Many thanks, it's nice to hear good feedback on my writing.
 Andy Farnell 16 Jul 2016
In reply to MischaHY: Having had medial tendonitis in one arm and carpal tunnel in the opposite wrist as a result of overtraining last winter, I've found that following the recommended medical advice, plus advice from those with similar injuries has really helped recover. The injuries aren't fully recovered and I have climbed all the way through, just altered what I did.

From trying 100% every session, I went from a phase of high volume very easy problems, to intermediate problems, then working a long stamina route to finally being able to pull somewhere near my previous level. This was combined with the exercises to help the elbow recover.

It's taken nearly 6 months from the initial onset of the injuries (which I ignored and kept training, after 28 years climbing I should know better...) to get to where I am now. I can hang on the fingerboard without pain, just not with body mass +23kg that caused the injuries in the first place.

Its been a long learning process and taught me to properly listen to my body. And build up a bit slower next time...

Andy F
 ro8x 16 Jul 2016
In reply to MischaHY:

Brilliant. A topic I can finally have some worthwhile input into!

Main injuries - being diagnosed with a form of arthritis at a young age and adapting my climbing and lifestyle to it. At the start I was quite down about it all and it affected my state of mind for a year or so, eventually I got my head around it and worked out my new limits rather than pushing up against what I could do previously, and failing short, which just compounded my problems.

My advise to anyone battling a chronic injury or illness would be to assess what is possible with the new you and adapt to it, you'll be surprised with the results - since being diagnosed I've climbed my hardest ice, raced my bike better than before and I've started to enjoy climbing a whole lot more as I had to take a step back.

Karl
OP MischaHY 17 Jul 2016
In reply to andy farnell:

It's definitely all about the steady progression - not that I committed to that in the slightest! Good effort on healing that up, carpal tunnel is a nasty one.
 Andy Farnell 18 Jul 2016
In reply to MischaHY: The worst bit was waking up 3-4 times a night with my arm feeling like it had the worst pins and needles on the planet.
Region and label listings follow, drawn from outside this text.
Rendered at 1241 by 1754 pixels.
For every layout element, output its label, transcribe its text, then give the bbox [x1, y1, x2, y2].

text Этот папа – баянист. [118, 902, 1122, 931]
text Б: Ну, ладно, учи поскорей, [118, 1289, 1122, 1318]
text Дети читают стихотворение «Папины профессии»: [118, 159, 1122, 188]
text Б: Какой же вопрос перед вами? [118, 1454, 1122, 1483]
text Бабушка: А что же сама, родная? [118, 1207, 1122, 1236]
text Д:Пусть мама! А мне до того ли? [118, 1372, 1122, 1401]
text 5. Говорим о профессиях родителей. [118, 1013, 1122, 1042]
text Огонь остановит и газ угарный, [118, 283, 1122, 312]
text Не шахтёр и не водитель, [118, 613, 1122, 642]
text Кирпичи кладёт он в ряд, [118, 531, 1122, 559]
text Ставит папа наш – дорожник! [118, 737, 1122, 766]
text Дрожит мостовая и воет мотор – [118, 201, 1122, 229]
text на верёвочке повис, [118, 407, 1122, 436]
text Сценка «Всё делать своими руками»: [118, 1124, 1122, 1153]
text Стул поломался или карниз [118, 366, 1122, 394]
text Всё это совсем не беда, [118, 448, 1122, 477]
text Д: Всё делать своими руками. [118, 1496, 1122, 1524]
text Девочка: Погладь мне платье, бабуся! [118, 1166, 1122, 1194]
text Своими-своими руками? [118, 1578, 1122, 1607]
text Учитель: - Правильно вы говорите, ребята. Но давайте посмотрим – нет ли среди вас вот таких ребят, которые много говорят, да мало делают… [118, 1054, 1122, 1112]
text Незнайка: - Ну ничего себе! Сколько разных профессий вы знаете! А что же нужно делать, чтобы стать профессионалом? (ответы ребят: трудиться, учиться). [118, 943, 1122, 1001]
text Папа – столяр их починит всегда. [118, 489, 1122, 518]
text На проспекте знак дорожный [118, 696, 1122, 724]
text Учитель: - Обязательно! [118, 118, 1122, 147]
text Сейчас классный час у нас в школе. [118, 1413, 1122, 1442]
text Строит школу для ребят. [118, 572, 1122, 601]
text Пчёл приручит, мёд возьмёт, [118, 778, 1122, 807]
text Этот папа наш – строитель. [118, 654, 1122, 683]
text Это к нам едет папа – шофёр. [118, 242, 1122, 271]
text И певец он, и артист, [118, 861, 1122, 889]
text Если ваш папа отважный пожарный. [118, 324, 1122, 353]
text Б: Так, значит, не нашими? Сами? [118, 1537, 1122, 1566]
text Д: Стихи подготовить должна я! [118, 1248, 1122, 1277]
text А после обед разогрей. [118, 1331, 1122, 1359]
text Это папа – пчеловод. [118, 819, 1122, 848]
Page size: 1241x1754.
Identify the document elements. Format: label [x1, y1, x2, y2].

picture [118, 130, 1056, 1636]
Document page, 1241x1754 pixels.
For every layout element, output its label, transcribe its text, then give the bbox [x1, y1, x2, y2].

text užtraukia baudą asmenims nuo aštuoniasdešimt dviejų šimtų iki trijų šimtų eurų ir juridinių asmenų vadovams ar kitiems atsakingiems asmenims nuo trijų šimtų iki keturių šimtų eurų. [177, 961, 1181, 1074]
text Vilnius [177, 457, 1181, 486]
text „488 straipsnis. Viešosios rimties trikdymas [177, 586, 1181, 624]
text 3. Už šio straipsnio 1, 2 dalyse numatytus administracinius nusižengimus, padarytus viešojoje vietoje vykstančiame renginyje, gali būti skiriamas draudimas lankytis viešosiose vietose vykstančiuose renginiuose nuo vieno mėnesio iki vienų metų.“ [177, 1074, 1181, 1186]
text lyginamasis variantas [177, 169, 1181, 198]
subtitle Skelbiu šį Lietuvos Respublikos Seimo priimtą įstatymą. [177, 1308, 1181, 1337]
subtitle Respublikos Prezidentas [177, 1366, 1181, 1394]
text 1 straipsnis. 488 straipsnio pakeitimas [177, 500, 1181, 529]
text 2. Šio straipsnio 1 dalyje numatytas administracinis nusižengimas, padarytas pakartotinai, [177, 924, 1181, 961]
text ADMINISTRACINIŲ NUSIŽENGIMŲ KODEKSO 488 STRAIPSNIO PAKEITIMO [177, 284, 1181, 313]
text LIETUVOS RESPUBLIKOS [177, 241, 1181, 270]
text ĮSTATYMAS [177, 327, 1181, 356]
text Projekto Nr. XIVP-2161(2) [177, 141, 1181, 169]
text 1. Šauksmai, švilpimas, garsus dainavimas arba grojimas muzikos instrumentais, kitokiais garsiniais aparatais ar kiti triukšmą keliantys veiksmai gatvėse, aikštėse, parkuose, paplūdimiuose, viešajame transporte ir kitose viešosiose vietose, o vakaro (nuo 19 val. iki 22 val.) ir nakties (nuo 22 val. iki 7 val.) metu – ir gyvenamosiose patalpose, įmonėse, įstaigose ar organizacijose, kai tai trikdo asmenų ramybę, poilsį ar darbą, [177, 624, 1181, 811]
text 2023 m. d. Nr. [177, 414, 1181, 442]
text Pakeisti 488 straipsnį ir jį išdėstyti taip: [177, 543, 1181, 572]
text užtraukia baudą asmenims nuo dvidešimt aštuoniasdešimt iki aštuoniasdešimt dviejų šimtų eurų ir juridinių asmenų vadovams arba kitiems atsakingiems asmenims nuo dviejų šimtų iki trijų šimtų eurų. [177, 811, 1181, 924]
Well that and crimping causing extreme pain in the joints of my right hand. And I like crimping. On the bright side, not relying on power (well what little I have) meant focusing on technique, so being injured has actually made me climb better in the long run.

Andy F

OP MischaHY 18 Jul 2016
In reply to andy farnell:

Sounds awful O.o Glad its healed up now!
OP MischaHY 18 Jul 2016
In reply to ro8x:

Sounds pretty crazy... But really inspiring that you found a way to work around it!